What is child abuse?
Child abuse can be described as treatment of a child by an adult that causes the child to feel like a bad or defective person. It affects how the child feels about herself and the world. Abuse comes in many forms such as emotional, physical and sexual. A few examples are: inappropriate physical contact, critical comments that undermine self-esteem, harsh punishments, ridicule or contempt, negativity, invalidation, and neglect or disconnection. Child abuse has varying degrees of intensity from mild to moderate to severe. Another way to describe child abuse is the treatment of a child that temporarily relieves the adult from stress or anger and leaves the child hurt and confused. “Children want and need three emotional gifts from parents: their attention, their affection, and their approval” says Dee Anna Parrish, LCSW in her book Abused. Often parents raise their children the way they were parented—this is done automatically and not with any malicious intent. But because it is automatic, it is not thought out or evaluated for its impact on the child. Parents often have a difficult time giving their children what they did not get themselves. For women who were abused as girls, there can be an intensification of the difficulties that all women face in our culture—the need to look “perfect,” and to please and take care of others. Women who have been abused as children often feel dependent on others to feel good about themselves. Their self-esteem comes from the outside rather than the inside. They may be afraid to ask for things because they don’t feel deserving. They may also feel very afraid of being abandoned by those they love.
How does child abuse affect you as an adult?
In very simple terms, life’s challenges are more difficult and seem more threatening to you.

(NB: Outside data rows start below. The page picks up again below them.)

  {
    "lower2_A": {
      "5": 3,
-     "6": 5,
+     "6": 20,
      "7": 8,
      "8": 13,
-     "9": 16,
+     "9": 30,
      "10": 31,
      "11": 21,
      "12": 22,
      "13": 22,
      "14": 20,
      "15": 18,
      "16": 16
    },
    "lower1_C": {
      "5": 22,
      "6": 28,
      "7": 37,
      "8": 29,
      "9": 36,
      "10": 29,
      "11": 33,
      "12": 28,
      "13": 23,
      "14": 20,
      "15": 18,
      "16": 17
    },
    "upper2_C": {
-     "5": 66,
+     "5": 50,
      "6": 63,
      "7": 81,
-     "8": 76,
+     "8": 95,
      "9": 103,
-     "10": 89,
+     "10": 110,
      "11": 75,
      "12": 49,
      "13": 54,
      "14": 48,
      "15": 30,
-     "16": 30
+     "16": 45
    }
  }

Adults who were abused as children have less developed coping skills and therefore are overwhelmed more easily and seem to react to stress in self-defeating ways. Here is a list of symptoms people with traumatic childhoods can have:
- Low self-esteem
- Difficulty trusting people
- Difficulty choosing a supportive partner in relationships
- Difficulty with finding and keeping friends
- Feelings of powerlessness
- Feelings of fear
- Feeling like a “bad” person
- Feeling angry at the world
- Denial of feelings
- Partial or complete forgetting of childhood memories
- Physical health problems
- Depression and anxiety/panic
- Alcohol or drug problems
This is a long list! Abuse is very hurtful to children and leaves wounds that cause many kinds of suffering and difficulty. However, there is help.

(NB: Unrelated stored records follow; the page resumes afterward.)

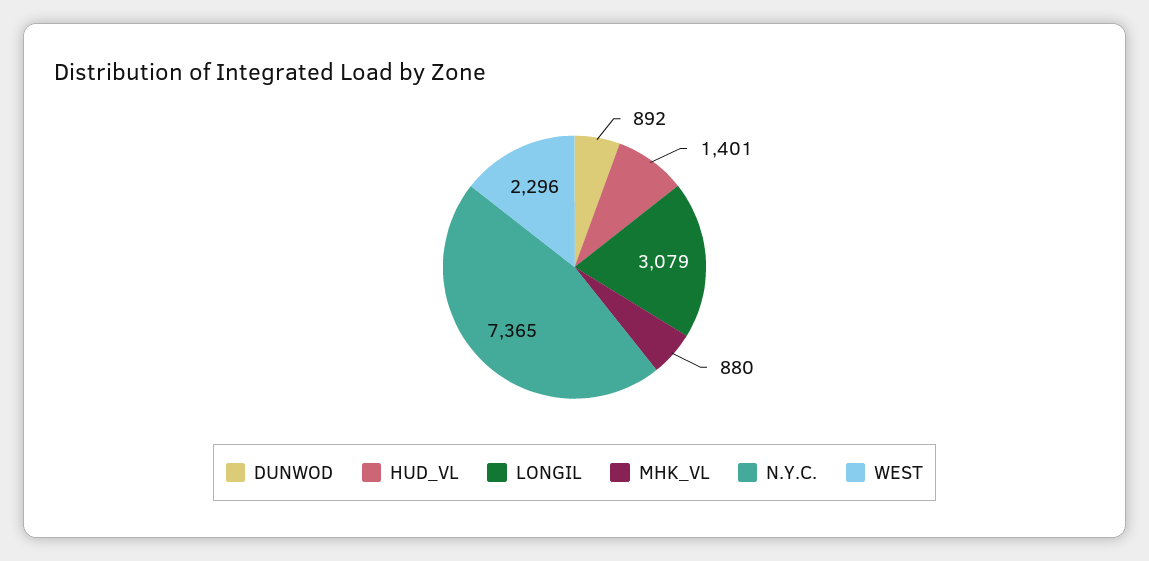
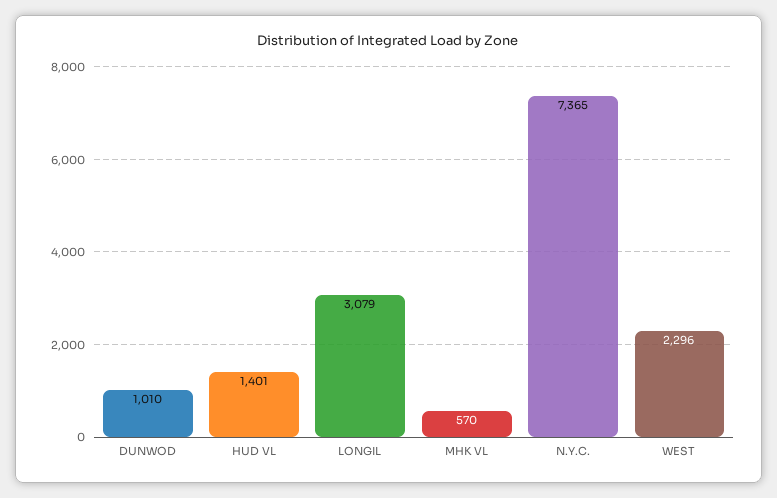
  {
-   "DUNWOD": 892,
+   "DUNWOD": 1010,
    "HUD_VL": 1401,
    "LONGIL": 3079,
-   "MHK_VL": 880,
+   "MHK_VL": 570,
    "N.Y.C.": 7365,
    "WEST": 2296
  }

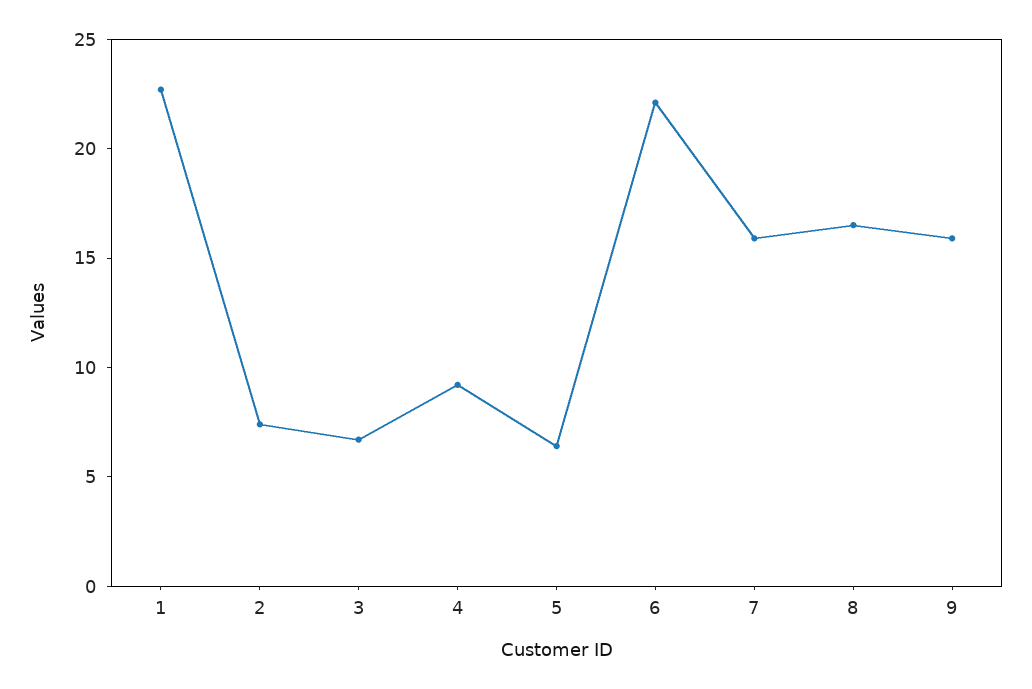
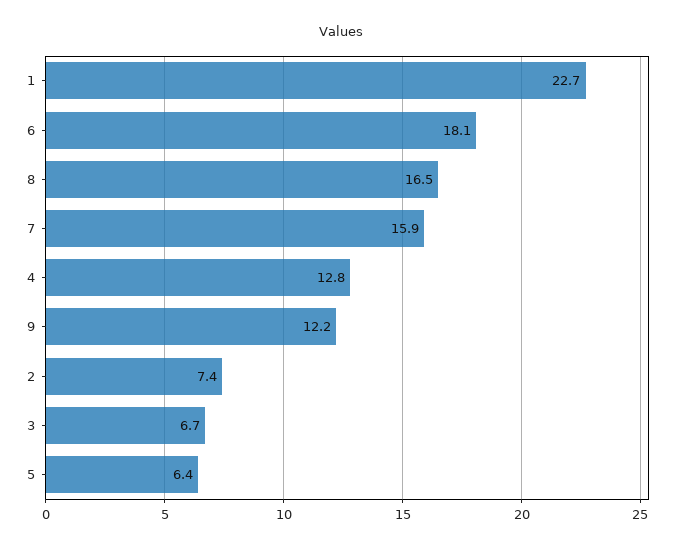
  {
    "1": 22.7,
    "2": 7.4,
    "3": 6.7,
-   "4": 9,
+   "4": 12.8,
    "5": 6.4,
-   "6": 22,
+   "6": 18.1,
    "7": 15.9,
    "8": 16.5,
-   "9": 16
+   "9": 12.2
  }

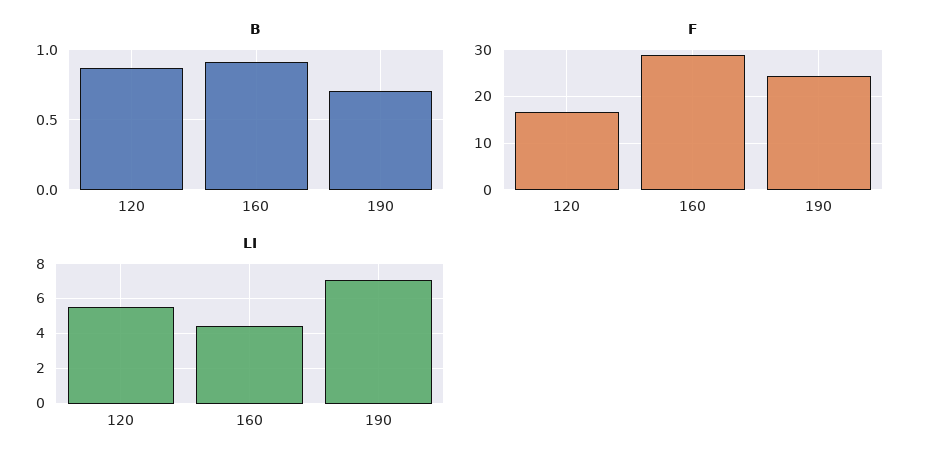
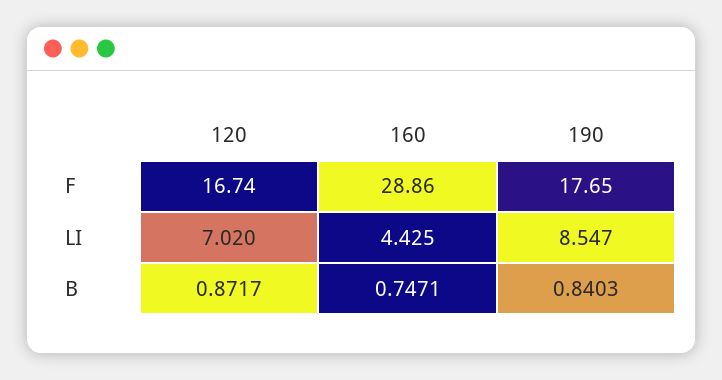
  {
    "B": {
      "120": 0.8717,
-     "160": 0.9,
+     "160": 0.7471,
-     "190": 0.7
+     "190": 0.8403
    },
    "F": {
      "120": 16.74,
      "160": 28.86,
-     "190": 24
+     "190": 17.65
    },
    "LI": {
-     "120": 5.5,
+     "120": 7.02,
      "160": 4.425,
-     "190": 7
+     "190": 8.547
    }
  }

How can child abuse treatment help you?
As Alice Miller (author of Drama of the Gifted Child) says, people need an “enlightened witness” to the childhood pain in order to heal—someone who can listen without judgment and help uncover the impact that the experience had on who you were then and who you are now. The relationship that develops with your therapist can fulfill this need. We feel this relationship is a very important part of child abuse treatment. As you feel safer, you can begin to understand more about your feelings: fear, anger, and sadness; feelings you may not have been allowed to have as a child. A child abuse counselor can help you learn how to soothe and comfort yourself and understand how to be a different parent to yourself. This work can help you break the cycle of abuse with your own children. Self-understanding can lead to self-acceptance, and an ability to relate better to others with less anger, more empowerment, and more feelings of self-worth. Along the healing path, there are many kinds of child abuse therapy. At Women’s Therapy Services we offer EMDR (Eye Movement Desensitization and Reprocessing) which is a form of therapy that can help reprocess and integrate the traumas you have experienced. We also offer creative therapy with an emphasis on writing for healing. Creativity is another powerful healing tool. Sometimes when it feels like there is nothing you can DO, creating something, a collage, a drawing, painting, story, or poem, even if it feels like the most modest or small effort, can be helpful. It is important that child abuse help for trauma survivors is sensitive to the needs of survivors, providing a safe place to feel your feelings, heal your wounds and learn how to thrive.